The noble Lord once again brought up, as he has many times with me, mandating professional qualifications. This was one of the areas that the Government asked the noble Lord’s working group to look into as part of its review. I assure him that that remains on the table.
At this point, I will respond to the interesting idea from my noble friend Lord Young of Cookham about the How to Lease guide. Interestingly, I spoke to officials about this idea not too many hours ago, building on the guide to renting. That is something that could be put in place. I will work further on it and talk to my noble friend more.
Industry plays an important role in driving up standards, and we welcome the ongoing work being undertaken by the industry and others to support this. This includes the efforts of the noble Baroness, Lady Hayter of Kentish Town, and her independent steering group in preparing an overarching code of conduct. I thank her for that. I know that the Government are very interested and looking at it in much more detail. This is an important development to ensure that all consumers are treated fairly and agents work to the same high standards. I echo what many noble Lords have said. We have some excellent agents in this country who do a fantastic job. The agents we are talking about are the rogue agents, who I know noble Lords are trying to ensure come up to the same high standards. I thank the noble Baroness for her work on this.
I should also stress that measures in this Bill, alongside existing protections and work being undertaken by the industry, seek to make managing agents more accountable to those who pay for their services. That includes making it easier for leaseholders to take on the management of their buildings themselves, where they can directly appoint or replace agents.
However, I recognise the strength of feeling expressed on this issue at Second Reading and today by a number of noble Lords, and the ambition of all noble Lords who spoke to drive up the standards of property agents. The noble Lord, Lord Truscott, the noble Baroness, Lady Bennett of Manor Castle, and others spoke about individual cases where managing agents have been either good, as we heard from the noble Lord, Lord Truscott, or extremely unacceptable.
I will continue to engage with the noble Lord, Lord Best, my noble friend Lord Young of Cookham and any others who would like me to on this issue during the remainder of the Bill’s passage. I know I already have a meeting in my diary with the noble Lord, Lord Best, in a week or so. With the assurance that we will keep working on this, and following what I have said, I hope the noble Lord will withdraw the amendment.

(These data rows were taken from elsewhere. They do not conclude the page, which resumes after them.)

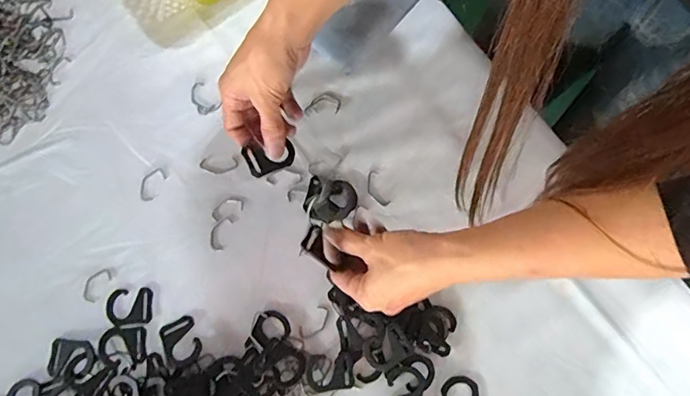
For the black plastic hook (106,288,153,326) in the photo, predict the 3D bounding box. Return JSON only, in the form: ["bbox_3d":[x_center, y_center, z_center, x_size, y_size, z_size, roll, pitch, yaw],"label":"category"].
[{"bbox_3d":[-0.211,0.106,0.451,0.045,0.004,0.034,-3,78,-1],"label":"black plastic hook"}]

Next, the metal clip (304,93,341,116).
[{"bbox_3d":[-0.024,-0.100,0.491,0.038,0.004,0.023,-5,78,-1],"label":"metal clip"}]

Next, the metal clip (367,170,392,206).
[{"bbox_3d":[0.032,-0.009,0.473,0.017,0.004,0.040,-24,79,-5],"label":"metal clip"}]

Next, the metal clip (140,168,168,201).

My Lords, I am very grateful to all noble Lords who have spoken—all of them in favour of the concept of a regulator of property agents. I think the case is now unavoidable. My especial thanks to the noble Baronesses, Lady Hayter and Lady Taylor, and the noble Lord, Lord Young of Cookham, for supporting this amendment, and to the noble Baroness, Lady Thornhill, who, if we were allowed one more name on the list, would have been there as well. It was great to hear illustrations from real life from the noble Lord, Lord Truscott, bringing a consumer perspective to the story. The noble Baroness, Lady Bennett, shared stories of cowboy agents. I am afraid they do exist, and we should be doing something about it.
The Minister offered me some consolation. We are going to meet again soon, and she recognises the strength of feeling that everybody has been expressing. I thank her for continuing to engage on the subject and I hope there is something we can salvage, before the Bill finally passes, that will at least make a start on this really important mission of creating a regulator to the benefit of the 5 million leaseholders out there. I beg leave to withdraw my amendment.